Энн Маршалл Цвек
Жена ловеласа
Посвящается моему мужу-венгру
Вена
Похороны завершились к пяти часам. Пока продолжалась церемония, Мэгги была словно в прострации, не в силах осознать произошедшее. Ее муж, крупный мужчина, вдруг показался ей удивительно маленьким в дубовом гробу, стоявшем в нефе англиканского собора.
«Как рождественская ель», — подумала Мэгги почему-то. Когда ели привозили в посольство, они тоже казались меньше, чем на самом деле, пока лежали на полу с подвязанными ветвями; а потом, когда их поднимали и расправляли, представали во всей красе и упирались в потолок.
Потом Мэгги стояла, а к ней подходили люди — много лет ей приходилось примерно так же стоять бок о бок с Джереми в разных городах и странах.
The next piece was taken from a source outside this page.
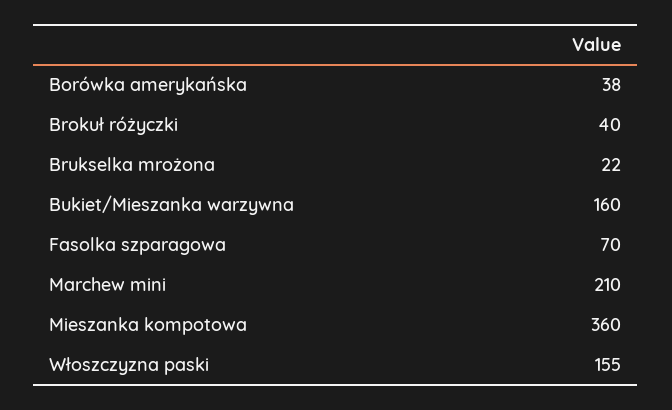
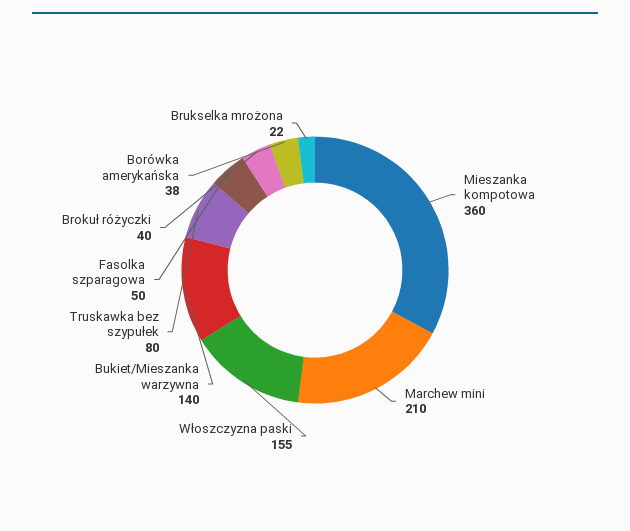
Bukiet/Mieszanka warzywna: 160 -> 140
Fasolka szparagowa: 70 -> 50
Truskawka bez szypułek: none -> 80

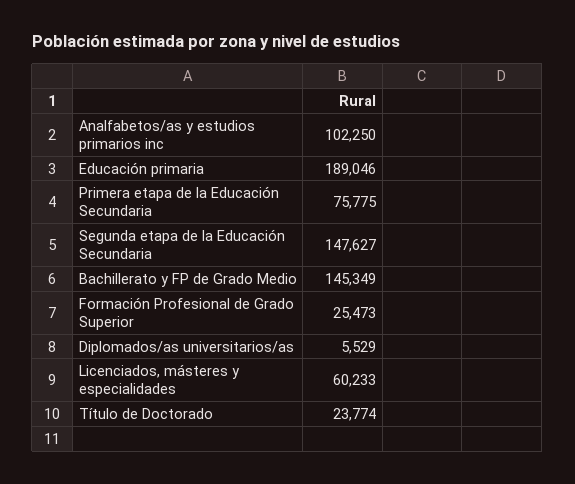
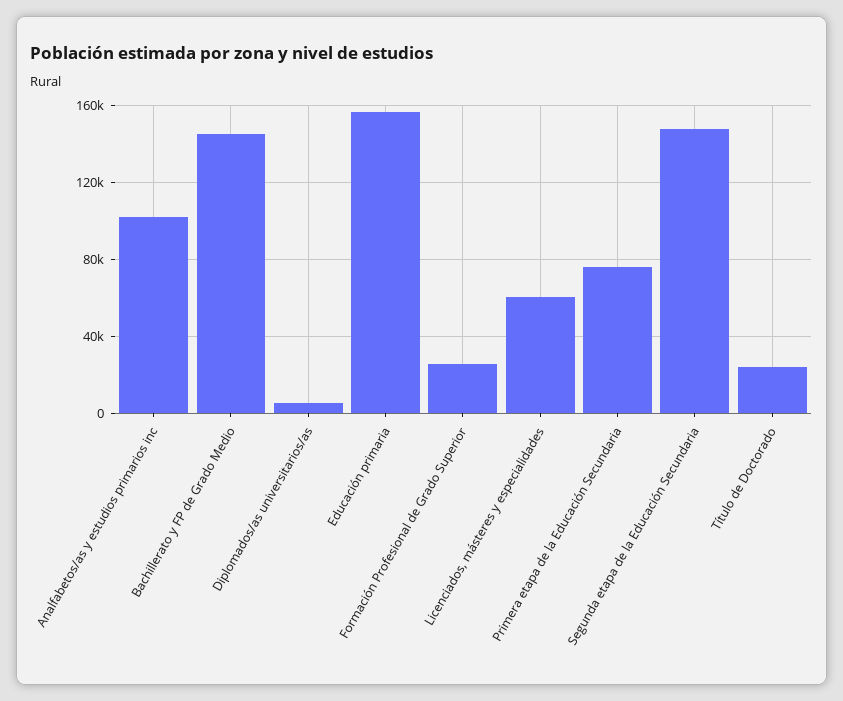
Educación primaria: 189046 -> 155000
Она обменялась рукопожатиями со всеми и почти бессознательно произнесла все нужные слова, но в голове было абсолютно пусто.
Второй секретарь посольства и его супруга Эйлин отвезли ее домой на маленьком коричневом «форде». Служебный автомобиль, которым всегда пользовались Мэгги и Джереми, теперь принадлежал исполняющему обязанности посла. «Я готов достойно держать оборону», — высокопарно заявил Макинтош чиновнику министерства иностранных дел, специально прибывшему на траурную церемонию. Пока говорил священник, Хилари Макинтош упорно держала Мэгги за руку. У нее была потная ладонь, но она посчитала невежливым забрать свою руку. Ведь Хилари просто хотела проявить сочувствие, как и все остальные.
— Хочешь чаю? — оживленно спросила Эйлин, переступив порог резиденции.
Растерянно озираясь, Мэгги стала нерешительно стягивать черные матерчатые перчатки. Люди ее возраста привыкли ходить в церковь в перчатках.
— Может, ей сейчас лучше выпить бренди? — предложил второй секретарь, стоявший на коврике у дверей. Он нервно похрустывал костяшками пальцев.
— Пожалуй, не откажусь от пары глотков хереса, — согласилась Мэгги.
Второй секретарь мгновенно оживился. В области выпивки он был хорошо подкован, а вот способность утешать вдов в трудную минуту не входила в число его талантов. Он быстро сбегал к бару и вернулся с бокалом, наполненным янтарной жидкостью.
— Амонтильядо? — предложил он Мэгги, бормотавшей слова благодарности.
— Вы все так добры, — сказала она. Все действительно были очень добры к ней.
— Хочешь, мы побудем с тобой? — руководствуясь чувством долга, спросила стоявшая в центре комнаты Эйлин. Она сжимала в руках маленькую лаковую сумочку.
— Нет, нет, не беспокойтесь, пожалуйста. Со мной все будет в порядке. Правда. Вы все были очень добры.
— А как же ужин? Тебе нужно поесть для поддержания сил.
— О, я пока не голодна. Эсмеральда, уезжая в отпуск, всегда оставляет в морозильнике огромный запас еды. Не волнуйтесь за меня! — Мэгги испытывала тайное облегчение оттого, что их повариха находилась в Португалии, в ежегодном отпуске. Проявления ее горя были бы очень шумными и утомительными. Мэгги надеялась, что к возвращению Эсмеральды она сама уже в достаточной мере оправится от потрясения и будет готова с ней встретиться. А сейчас ей очень хотелось побыть одной.
Супружеская пара отступила в холл и стояла в нерешительности, освещенная ярким, навязчивым светом люстры. Мэгги задумалась о том, что их совместную жизнь с Джереми всегда освещало множество люстр. Одним из неотъемлемых атрибутов посольской жизни, везде, куда бы они ни приехали — в Будапешт, Вену, Париж, Рим и так далее, — были эти искрящиеся хрустальные изделия, заливавшие светом мир, в котором не оставалось места ни теням, ни укромным уголкам.
— Ну, если ты так хочешь… — Второй секретарь взялся за дверную ручку.
— Держись, — добавила Эйлин.
С осторожным щелчком дверь закрылась за ними, и Мэгги наконец осталась одна.
Взяв стакан с амонтильядо, она уселась в привычное кресло. Вот уже три с половиной года, с самого назначения Джереми послом в Вене, это было кресло Мэгги. По другую сторону камина стояло другое — с высокой спинкой и подголовниками, обтянутое мшисто-зеленым бархатом, в котором всегда располагался Джереми, приходивший с работы; а рядом, на журнальном столике, частенько стояла порция виски с содовой. Это кресло еще хранило вмятины, оставленные его внушительным телом; Мэгги не стала включать лампу, и тени играли на бархате, там, откуда человек, бывший ее мужем двадцать пять лет, каждый вечер смотрел на нее. На лице его при этом неизменно отражалось снисходительное пренебрежение.